▶ _REQUEST_
Take the whole listing and reproduce it exactly, pictures excepted.

▶ _SUPPLIED DATA_
*** Begin section ***

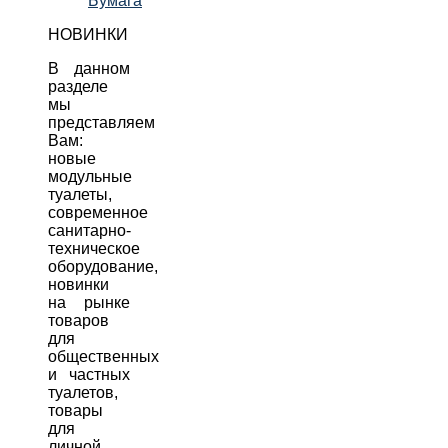
Бумага
НОВИНКИ
В данном
разделе
мы
представляем
Вам:
новые
модульные
туалеты,
современное
санитарно-
техническое
оборудование,
новинки
на рынке
товаров
для
общественных
и частных
туалетов,
товары
для
личной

*** End section ***

▶ _FINAL ANSWER_
Бумага
НОВИНКИ
В данном
разделе
мы
представляем
Вам:
новые
модульные
туалеты,
современное
санитарно-
техническое
оборудование,
новинки
на рынке
товаров
для
общественных
и частных
туалетов,
товары
для
личной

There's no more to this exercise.